À la maison, on ne valorisait pas l’école. J’avais plaisir à étudier mais je devais aussi contrer cette espèce de regard de ma famille qui se moquait de moi en  me traitant d’intello. Aussi parce que pour eux, il n’y avait pas vraiment d’issue à l’école. Pour quoi faire ? Car tout le monde sait que le chemin de l’école est long, que passé le collège, le lycée, les choses deviennent plus difficiles. Ils ne vivent pas dans une grande ville, est-ce qu’il aura les moyens de se payer un studio, une école, les frais ? C’est tout ça que contient le fait de se dire : « Non, ce n’est pas pour nous. »

Antoine Reinartz interprète le professeur qui va servir de guide à Johnny.

Lorsqu’Adamski demande à ses élèves quelle serait leur vie rêvée dans 20 ans, Johnny est incapable de se projeter. Est-il déjà trop ancré dans un quotidien où les responsabilités laissent peu de place aux rêves ?
Il ne rêve pas car il n’a encore rien vu qui le fasse rêver. Quand d’autres enfants disent qu’ils rêvent d’aller à Dubaï ou d’être serveurs à Miami, ce sont des rêves de télé-réalité. C’est le principe du désir. Pour désirer quelque chose, il faut le connaître et ce que connaît Johnny ne le fait pas rêver. Il va apprendre à rêver au contact d’Adamski. Cette première scène de classe raconte quelque chose de l’ordre social. Personne ne se rêve médecin ou architecte. La plupart d’entre eux n’ont même jamais vu la mer. Ça raconte à quel point le simple fait de se déplacer s’avère difficile. La question de la mobilité est déjà un luxe. Ce qui est intéressant dans le parcours de Johnny, c’est qu’il va à la rencontre de lui-même. C’est un film sur l’affirmation de soi et cela passe par le fait de se dire : « Pour être moi, il faut que je parte, je ne peux pas être moi avec vous, au milieu de vous. » Et il suffit de faire 30 km pour que déjà un autre monde existe.

Grâce au regard valorisant de son professeur, Johnny commence à rêver d’un avenir différent. Dans une scène à table, il explose à propos des sous-marques qu’achète sa mère, il se révolte contre l’immobilisme de sa famille qui ne cherche plus à sortir de sa condition sociale.
Cette injustice sur la question des privilèges crée en lui une colère qui va devenir son moteur. La question des sous-marques représente ce hiatus entre les mondes. Il a extrêmement honte. Cette honte sociale, c’est quelque chose que j’ai ressenti violemment. Longtemps, je mentais sur mes parents, sur leurs métiers, je m’inventais une autre famille. En arrivant à Paris, j’ai cherché à gommer l’accent lorrain, comme quelque chose qui devait disparaître. Il y avait un rejet de mon milieu d’origine. Je ne voulais absolument pas qu’on sache d’où je viens.

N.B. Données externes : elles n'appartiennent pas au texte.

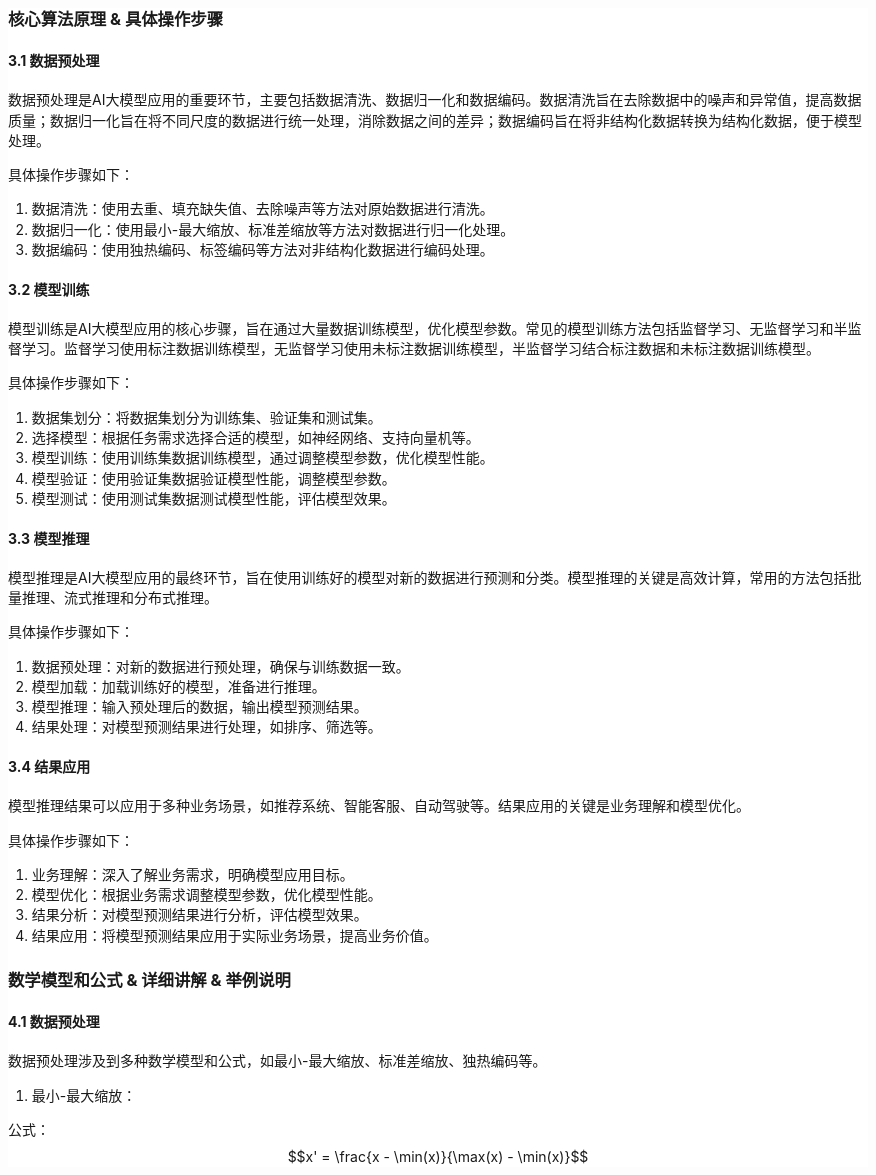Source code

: ### 核心算法原理 & 具体操作步骤

#### 3.1 数据预处理

数据预处理是AI大模型应用的重要环节，主要包括数据清洗、数据归一化和数据编码。数据清洗旨在去除数据中的噪声和异常值，提高数据质量；数据归一化旨在将不同尺度的数据进行统一处理，消除数据之间的差异；数据编码旨在将非结构化数据转换为结构化数据，便于模型处理。

具体操作步骤如下：

1. 数据清洗：使用去重、填充缺失值、去除噪声等方法对原始数据进行清洗。
2. 数据归一化：使用最小-最大缩放、标准差缩放等方法对数据进行归一化处理。
3. 数据编码：使用独热编码、标签编码等方法对非结构化数据进行编码处理。

#### 3.2 模型训练

模型训练是AI大模型应用的核心步骤，旨在通过大量数据训练模型，优化模型参数。常见的模型训练方法包括监督学习、无监督学习和半监督学习。监督学习使用标注数据训练模型，无监督学习使用未标注数据训练模型，半监督学习结合标注数据和未标注数据训练模型。

具体操作步骤如下：

1. 数据集划分：将数据集划分为训练集、验证集和测试集。
2. 选择模型：根据任务需求选择合适的模型，如神经网络、支持向量机等。
3. 模型训练：使用训练集数据训练模型，通过调整模型参数，优化模型性能。
4. 模型验证：使用验证集数据验证模型性能，调整模型参数。
5. 模型测试：使用测试集数据测试模型性能，评估模型效果。

#### 3.3 模型推理

模型推理是AI大模型应用的最终环节，旨在使用训练好的模型对新的数据进行预测和分类。模型推理的关键是高效计算，常用的方法包括批量推理、流式推理和分布式推理。

具体操作步骤如下：

1. 数据预处理：对新的数据进行预处理，确保与训练数据一致。
2. 模型加载：加载训练好的模型，准备进行推理。
3. 模型推理：输入预处理后的数据，输出模型预测结果。
4. 结果处理：对模型预测结果进行处理，如排序、筛选等。

#### 3.4 结果应用

模型推理结果可以应用于多种业务场景，如推荐系统、智能客服、自动驾驶等。结果应用的关键是业务理解和模型优化。

具体操作步骤如下：

1. 业务理解：深入了解业务需求，明确模型应用目标。
2. 模型优化：根据业务需求调整模型参数，优化模型性能。
3. 结果分析：对模型预测结果进行分析，评估模型效果。
4. 结果应用：将模型预测结果应用于实际业务场景，提高业务价值。

### 数学模型和公式 & 详细讲解 & 举例说明

#### 4.1 数据预处理

数据预处理涉及到多种数学模型和公式，如最小-最大缩放、标准差缩放、独热编码等。

1. 最小-最大缩放：

公式：$$x' = \frac{x - \min(x)}{\max(x) - \min(x)}$$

Aliocha Reinert est prodigieux. Comment s’est passée cette rencontre ?
Il a répondu à une annonce. On cherchait un garçon d’environ dix ans, qui faisait de la danse et qui avait les cheveux longs. Il s’est présenté et on s’est retrouvé face à quelqu’un de singulier avec une forme d’assurance. Le fait qu’il porte les cheveux longs, c’est comme une signature. Il assume d’être singulier devant le regard des autres, il fait de la danse et ne s’en excuse pas du tout.

Forbach se rappelle toujours à vous ?
C’est une ville et une région très cinématographiques. J’ai encore très envie de raconter des choses à Forbach. Mon prochain film, je le tournerai à nouveau là-bas.


Propos recueillis le 28 février lors de l’avant-première de Petite Nature (sortie le 9 mars), au cinéma Star St-Ex de Strasbourg.